The research by experts at the University of California, Santa Barbara, used on-the-ground data from plastic-clogged rivers in Mexico, Jamaica, Panama, Ecuador, Kenya, Vietnam, Thailand and Indonesia. The study provides a valuable source of hard data on the scale of the plastic crisis amid negotiations this week at INC-5.2 in Geneva, Switzerland, to finalize an agreement to end plastic pollution.

“Negotiators and country officials can use this data to assess the river plastic pollution problem in real life, look at differences in pollution in different places, and test ideas about what policies and systems are working,” Brewster said.

Based on their study, researchers offer four key recommendations to help solve the plastic pollution problem:

  • Implement policies such as minimum recycled content, bottle deposit fees, and virgin production caps to create market conditions for a circular economy
  • Support the informal waste-picking sector while investing in waste management and recycling infrastructure and services
  • Conduct more consistent and more transparent monitoring and data collection to inform targeted upstream actions
  • Pursue thoughtful, well-designed local and national policies as well as ambitious international frameworks to address the different scales of the problem

To gather data, researchers worked with local partners to collect data from river sites between 2020 and 2023, with teams collectively removing and analyzing 3.8 million kilograms of river debris (equivalent to 380,000,000 single-use plastic water bottles). This large-scale, synchronous effort — rare in its scope and level of coordination — enabled researchers to compare data across diverse social, economic and environmental settings. 

Researchers found substantial variation in the amount of plastic pollution intercepted in rivers studied, but all had plastic. Scaling up average plastic collection rates documented in this study would generate a preliminary estimate of 1.95 million metric tonnes (Mt) of plastic traveling down rivers worldwide every year. “That is an immense amount of plastic pollution,” said co-author and Director of the Benioff Ocean Science Laboratory, Professor Douglas McCauley.

Unique among many global pollution studies, the project took a community-led approach that emphasized local autonomy. Local nonprofits and social enterprises led the work in their own communities, sorting plastic waste by item type, polymer category, and other metrics. “Each site was an independent project,” Brewster explained. “They weren’t just collecting data. They were implementing technology to remove plastic from rivers, engaging governments, empowering communities, and improving local conditions.” 

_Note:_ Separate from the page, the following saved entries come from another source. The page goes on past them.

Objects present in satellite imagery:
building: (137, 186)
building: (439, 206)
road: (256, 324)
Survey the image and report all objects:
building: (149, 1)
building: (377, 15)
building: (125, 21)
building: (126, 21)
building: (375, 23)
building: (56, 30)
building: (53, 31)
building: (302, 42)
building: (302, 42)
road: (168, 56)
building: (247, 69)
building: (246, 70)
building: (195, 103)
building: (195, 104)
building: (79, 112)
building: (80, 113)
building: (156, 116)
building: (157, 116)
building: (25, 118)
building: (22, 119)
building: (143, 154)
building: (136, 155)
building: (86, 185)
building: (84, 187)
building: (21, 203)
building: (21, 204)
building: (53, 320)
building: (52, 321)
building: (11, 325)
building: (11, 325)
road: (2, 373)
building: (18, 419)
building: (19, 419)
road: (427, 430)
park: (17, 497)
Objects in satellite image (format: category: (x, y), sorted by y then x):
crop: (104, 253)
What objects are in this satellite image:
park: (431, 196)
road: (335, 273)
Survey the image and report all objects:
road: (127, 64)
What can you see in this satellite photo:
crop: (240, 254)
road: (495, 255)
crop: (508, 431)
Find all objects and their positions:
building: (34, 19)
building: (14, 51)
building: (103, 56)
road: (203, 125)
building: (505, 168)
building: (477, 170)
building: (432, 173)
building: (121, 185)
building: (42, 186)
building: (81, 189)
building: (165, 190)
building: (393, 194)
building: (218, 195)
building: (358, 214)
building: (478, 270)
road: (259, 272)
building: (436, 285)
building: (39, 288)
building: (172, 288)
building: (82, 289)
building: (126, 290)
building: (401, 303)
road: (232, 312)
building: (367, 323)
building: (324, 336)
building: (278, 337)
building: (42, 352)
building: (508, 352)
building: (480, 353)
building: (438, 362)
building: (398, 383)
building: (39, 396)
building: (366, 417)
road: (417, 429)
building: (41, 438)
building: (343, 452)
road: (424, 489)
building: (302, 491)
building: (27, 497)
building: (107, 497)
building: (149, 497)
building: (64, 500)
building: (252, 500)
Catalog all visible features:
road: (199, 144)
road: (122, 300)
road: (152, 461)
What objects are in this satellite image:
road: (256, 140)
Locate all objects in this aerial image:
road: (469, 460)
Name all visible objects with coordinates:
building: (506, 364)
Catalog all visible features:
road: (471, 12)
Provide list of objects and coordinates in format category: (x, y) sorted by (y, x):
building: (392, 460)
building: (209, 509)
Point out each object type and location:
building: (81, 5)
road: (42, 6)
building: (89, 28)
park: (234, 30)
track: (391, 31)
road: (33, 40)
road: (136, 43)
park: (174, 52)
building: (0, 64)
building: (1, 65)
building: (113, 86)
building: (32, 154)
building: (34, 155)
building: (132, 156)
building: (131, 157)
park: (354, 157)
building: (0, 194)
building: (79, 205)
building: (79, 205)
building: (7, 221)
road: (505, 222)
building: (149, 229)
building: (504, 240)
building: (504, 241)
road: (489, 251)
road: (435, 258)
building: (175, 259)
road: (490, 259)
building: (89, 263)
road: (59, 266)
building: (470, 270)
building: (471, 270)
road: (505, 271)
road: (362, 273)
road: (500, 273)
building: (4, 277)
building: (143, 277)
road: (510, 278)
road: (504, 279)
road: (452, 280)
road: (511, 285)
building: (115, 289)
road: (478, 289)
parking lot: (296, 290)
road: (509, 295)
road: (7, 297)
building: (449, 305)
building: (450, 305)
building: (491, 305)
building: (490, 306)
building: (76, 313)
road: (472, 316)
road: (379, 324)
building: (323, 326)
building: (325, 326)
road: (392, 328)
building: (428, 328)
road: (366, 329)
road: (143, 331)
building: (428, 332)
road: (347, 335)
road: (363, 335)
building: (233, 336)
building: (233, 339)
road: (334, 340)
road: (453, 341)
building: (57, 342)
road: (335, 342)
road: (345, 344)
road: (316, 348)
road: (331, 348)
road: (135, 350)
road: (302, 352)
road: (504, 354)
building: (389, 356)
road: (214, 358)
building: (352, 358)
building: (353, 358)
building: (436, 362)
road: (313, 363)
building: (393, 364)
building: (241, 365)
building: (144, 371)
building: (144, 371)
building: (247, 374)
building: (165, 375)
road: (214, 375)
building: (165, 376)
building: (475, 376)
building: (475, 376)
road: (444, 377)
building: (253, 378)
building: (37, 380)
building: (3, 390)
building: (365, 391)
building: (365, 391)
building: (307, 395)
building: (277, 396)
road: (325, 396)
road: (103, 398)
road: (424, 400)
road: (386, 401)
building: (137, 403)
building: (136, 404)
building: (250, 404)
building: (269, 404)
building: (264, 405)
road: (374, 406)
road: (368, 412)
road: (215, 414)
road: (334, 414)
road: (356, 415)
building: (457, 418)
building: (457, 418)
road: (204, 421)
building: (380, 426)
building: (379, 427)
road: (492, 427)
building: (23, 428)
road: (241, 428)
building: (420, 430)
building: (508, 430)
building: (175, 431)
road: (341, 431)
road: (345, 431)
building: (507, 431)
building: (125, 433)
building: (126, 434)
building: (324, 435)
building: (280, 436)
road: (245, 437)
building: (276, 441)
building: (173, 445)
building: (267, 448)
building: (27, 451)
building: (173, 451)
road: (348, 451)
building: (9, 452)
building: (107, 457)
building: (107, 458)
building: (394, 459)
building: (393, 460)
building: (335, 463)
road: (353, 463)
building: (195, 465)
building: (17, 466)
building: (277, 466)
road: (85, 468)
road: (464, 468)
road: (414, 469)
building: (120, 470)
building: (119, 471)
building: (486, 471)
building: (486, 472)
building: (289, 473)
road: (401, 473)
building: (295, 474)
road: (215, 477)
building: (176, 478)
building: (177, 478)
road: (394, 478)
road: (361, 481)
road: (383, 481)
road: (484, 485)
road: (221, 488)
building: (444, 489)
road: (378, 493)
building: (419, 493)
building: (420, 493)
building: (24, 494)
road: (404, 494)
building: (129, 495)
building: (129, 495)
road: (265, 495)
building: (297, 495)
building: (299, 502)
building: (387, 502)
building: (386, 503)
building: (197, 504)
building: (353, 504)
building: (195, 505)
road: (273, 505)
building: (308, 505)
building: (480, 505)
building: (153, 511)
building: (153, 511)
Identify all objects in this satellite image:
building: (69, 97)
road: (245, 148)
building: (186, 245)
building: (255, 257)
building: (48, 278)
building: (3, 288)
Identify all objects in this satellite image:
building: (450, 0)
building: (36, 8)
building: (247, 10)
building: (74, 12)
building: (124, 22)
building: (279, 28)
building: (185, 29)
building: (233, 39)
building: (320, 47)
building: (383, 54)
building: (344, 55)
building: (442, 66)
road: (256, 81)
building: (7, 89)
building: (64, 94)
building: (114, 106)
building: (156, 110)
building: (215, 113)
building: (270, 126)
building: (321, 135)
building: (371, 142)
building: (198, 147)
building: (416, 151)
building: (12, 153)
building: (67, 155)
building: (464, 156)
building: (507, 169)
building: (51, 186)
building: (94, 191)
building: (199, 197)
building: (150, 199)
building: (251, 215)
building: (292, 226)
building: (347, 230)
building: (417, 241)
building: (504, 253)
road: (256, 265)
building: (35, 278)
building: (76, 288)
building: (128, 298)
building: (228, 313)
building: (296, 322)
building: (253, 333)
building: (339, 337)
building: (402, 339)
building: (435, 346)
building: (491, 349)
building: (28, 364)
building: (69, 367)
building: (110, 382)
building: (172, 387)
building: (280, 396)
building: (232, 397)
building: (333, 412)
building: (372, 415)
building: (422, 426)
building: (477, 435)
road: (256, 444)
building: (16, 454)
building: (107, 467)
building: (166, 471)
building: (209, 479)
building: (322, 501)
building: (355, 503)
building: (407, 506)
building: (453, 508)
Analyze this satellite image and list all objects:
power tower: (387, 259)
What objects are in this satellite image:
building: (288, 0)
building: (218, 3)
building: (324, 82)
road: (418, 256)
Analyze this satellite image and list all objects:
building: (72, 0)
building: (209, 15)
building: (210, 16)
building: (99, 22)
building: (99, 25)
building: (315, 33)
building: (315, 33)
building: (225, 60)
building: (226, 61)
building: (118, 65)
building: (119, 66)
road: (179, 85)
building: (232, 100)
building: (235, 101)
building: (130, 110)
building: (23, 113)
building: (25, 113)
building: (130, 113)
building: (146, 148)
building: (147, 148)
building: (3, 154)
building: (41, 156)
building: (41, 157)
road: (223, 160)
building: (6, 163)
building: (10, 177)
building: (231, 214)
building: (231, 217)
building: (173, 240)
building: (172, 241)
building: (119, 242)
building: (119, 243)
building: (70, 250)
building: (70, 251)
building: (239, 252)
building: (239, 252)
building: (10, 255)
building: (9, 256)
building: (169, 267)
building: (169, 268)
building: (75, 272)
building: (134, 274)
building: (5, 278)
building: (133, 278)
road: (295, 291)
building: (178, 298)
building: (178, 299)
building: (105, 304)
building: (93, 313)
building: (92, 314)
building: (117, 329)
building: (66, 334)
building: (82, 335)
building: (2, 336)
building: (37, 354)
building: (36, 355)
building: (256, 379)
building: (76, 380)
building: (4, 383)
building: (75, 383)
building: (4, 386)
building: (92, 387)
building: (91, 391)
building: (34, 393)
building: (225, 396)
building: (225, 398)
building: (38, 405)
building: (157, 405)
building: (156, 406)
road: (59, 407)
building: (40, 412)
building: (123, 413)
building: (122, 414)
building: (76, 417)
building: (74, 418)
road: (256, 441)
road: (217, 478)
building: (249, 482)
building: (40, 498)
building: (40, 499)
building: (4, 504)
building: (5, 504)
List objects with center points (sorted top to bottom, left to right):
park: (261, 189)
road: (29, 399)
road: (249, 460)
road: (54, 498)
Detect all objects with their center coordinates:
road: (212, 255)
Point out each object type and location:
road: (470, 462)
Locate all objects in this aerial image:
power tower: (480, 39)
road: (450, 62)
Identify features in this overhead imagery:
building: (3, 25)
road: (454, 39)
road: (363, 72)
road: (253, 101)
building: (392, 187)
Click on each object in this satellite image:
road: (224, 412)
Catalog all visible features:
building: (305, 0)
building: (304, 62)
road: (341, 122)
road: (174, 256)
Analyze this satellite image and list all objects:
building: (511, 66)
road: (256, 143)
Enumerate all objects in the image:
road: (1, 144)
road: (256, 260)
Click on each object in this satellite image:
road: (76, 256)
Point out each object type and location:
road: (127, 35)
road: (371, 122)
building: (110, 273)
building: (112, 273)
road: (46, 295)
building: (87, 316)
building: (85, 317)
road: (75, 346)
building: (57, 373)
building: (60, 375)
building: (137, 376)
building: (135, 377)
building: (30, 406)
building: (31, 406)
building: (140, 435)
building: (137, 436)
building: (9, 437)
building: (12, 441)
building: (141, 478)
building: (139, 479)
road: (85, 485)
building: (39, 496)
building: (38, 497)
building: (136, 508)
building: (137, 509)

Together, these local teams form the Clean Currents Coalition, a global initiative directed by the Benioff Ocean Science Laboratory to intercept plastic before it reaches the ocean while fostering education and employment, restoring habitats, investing in local infrastructure, and cultivating systemic change. Since 2020, the Clean Currents Coalition has removed more than 7.3 million kilograms of debris (over 4.4 million kilograms of it plastic) from rivers worldwide.

“This work is really about turning off the tap of plastic pollution at its source,” Brewster added. “It’s not just cleaning rivers, it’s about doing purposeful science and supporting the communities that are the real leaders that will make this change last.”